Disney: when Scrooge and his gang landed in Russia after the collapse of the USSR


If Disney productions were also known in countries behind the Iron Curtain, “La Bande à Scrou” was nevertheless the very first American animated series to come to Russia after the collapse of the USSR in 1991.

“It’s the biggest boss in the whole city, Scrooge, Scrooge / It’s the most powerful of all Duckville, Scrooge, Scrooge / He’s worth billions, in gold in dollars, Scrooge ouhouh / Following Fifi, Huey and Loulou ouhouh / We will join the Scrooge gang, ouhouh!” It is an understatement to say that the emblematic credits interpreted by Jean-Claude Corbel and Claude Lombard of the animated series La Bande à Picsou rocked the childhood of millions of people.

A must-see for Disney programs on France 3 and TF1 at the end of the 1980s, La Bande à Picsou marked its time as much for its breathtaking adventures as for its gallery of colorful characters. In the lead, of course, the trillion-rich duck. So rich in fact that smart guys even had fun calculating the amount of his fortune.

In 1984, Michael Eisner, who had just taken the helm of the Disney empire, wanted to enroll in the world of animated series for television. Two animated series were started. One, baptized Adventures of the Gummi Bears, was actually based on a children’s candy brand. The other, The Wuzzles, which lasted only one year, from 1985 to 1986, was a collaboration with the Hasbro toy brand.

Eisner was not really convinced by these series, which sounded like a false start, in addition to not having had full creative control. The third attempt will be the right one, with La Bande à Picsou. Huge box of audience, it will last no less than 100 episodes broadcast over four seasons, between 1987 and 1990.

A cardboard as far as the former Soviet countries

The success of the animated series did not stop in the United States, of course. It has also manifested itself, quite surprisingly, in Russia, and in the former countries of the Eastern Bloc. Because it was the very first American animated series to be broadcast when the USSR was collapsing in 1991. Disney cartoons, characters and comics had also been part of children’s culture, even behind the Curtain. of iron and absolute control of production.

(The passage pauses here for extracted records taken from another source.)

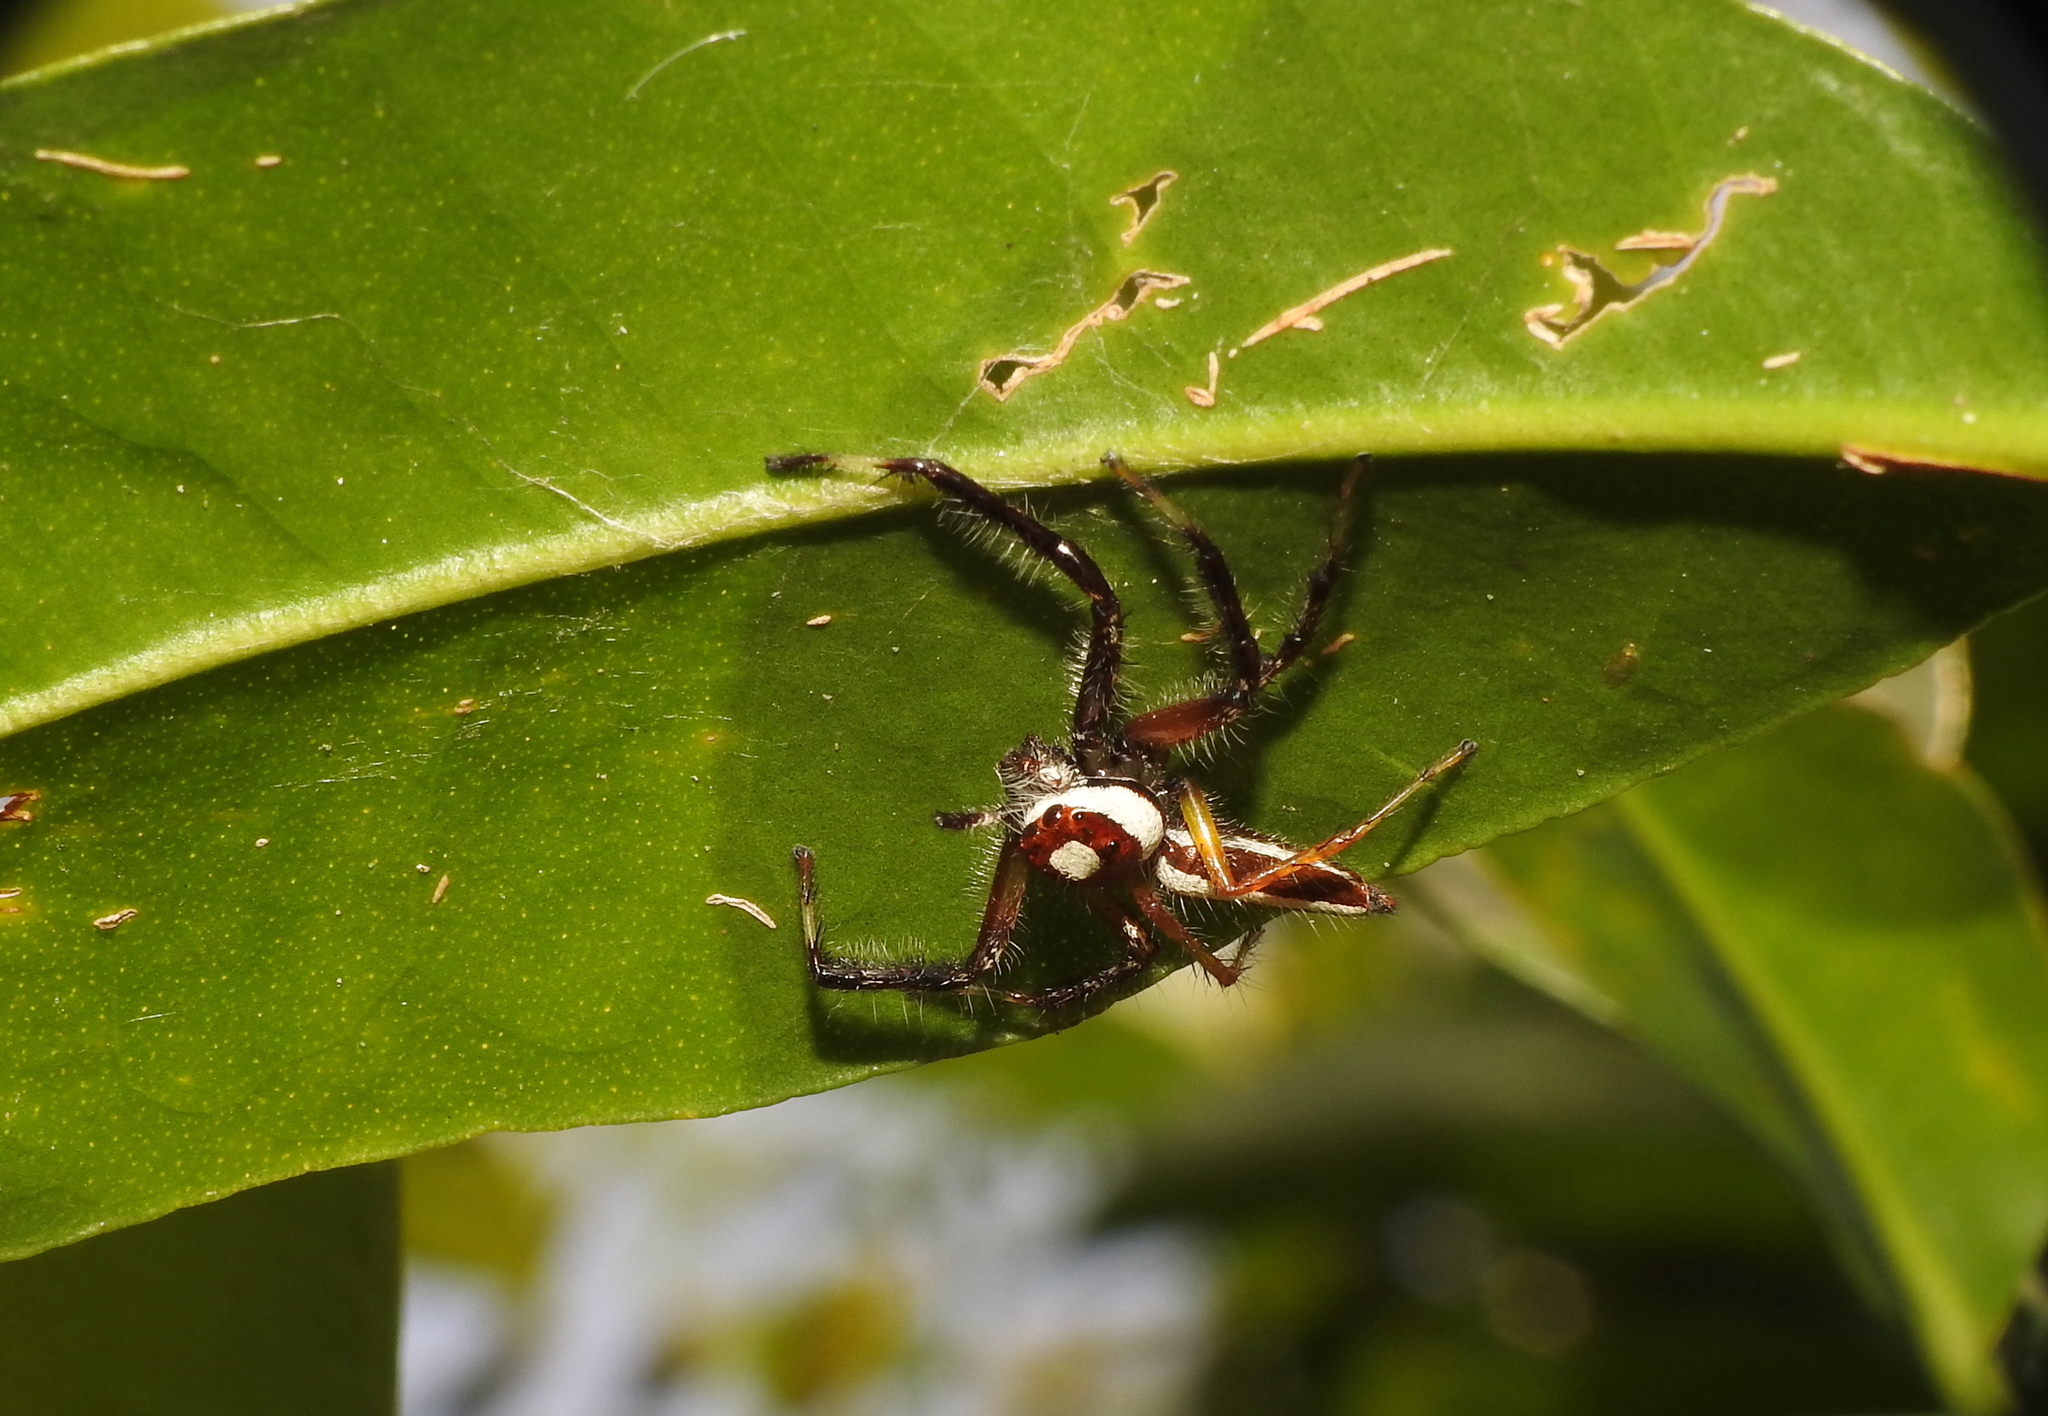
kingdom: Animalia
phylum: Arthropoda
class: Arachnida
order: Araneae
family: Salticidae
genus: Telamonia
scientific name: Telamonia dimidiata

But, at the very beginning of the 1990s, Disney was the only distributor capable of weekly supplying the TV channels of the former Eastern Bloc countries which became independent: Hungary, Poland, Bulgaria, Czechoslovakia… and Russia, therefore.

In the mid-1990s, Disney had sold 750h of programs in these countries, out of the 3500h in stock. The iconic credits of La Bande à Picsou even had a version sung in Russian. Yes Yes ! The proof in pictures !

A beautiful and quite ironic example of the power of American Soft Power, with this image of a billion-rich duck, the absolute symbol of capitalism, crashing into the TV sets of millions of Russians who had known nothing else than the Soviet system.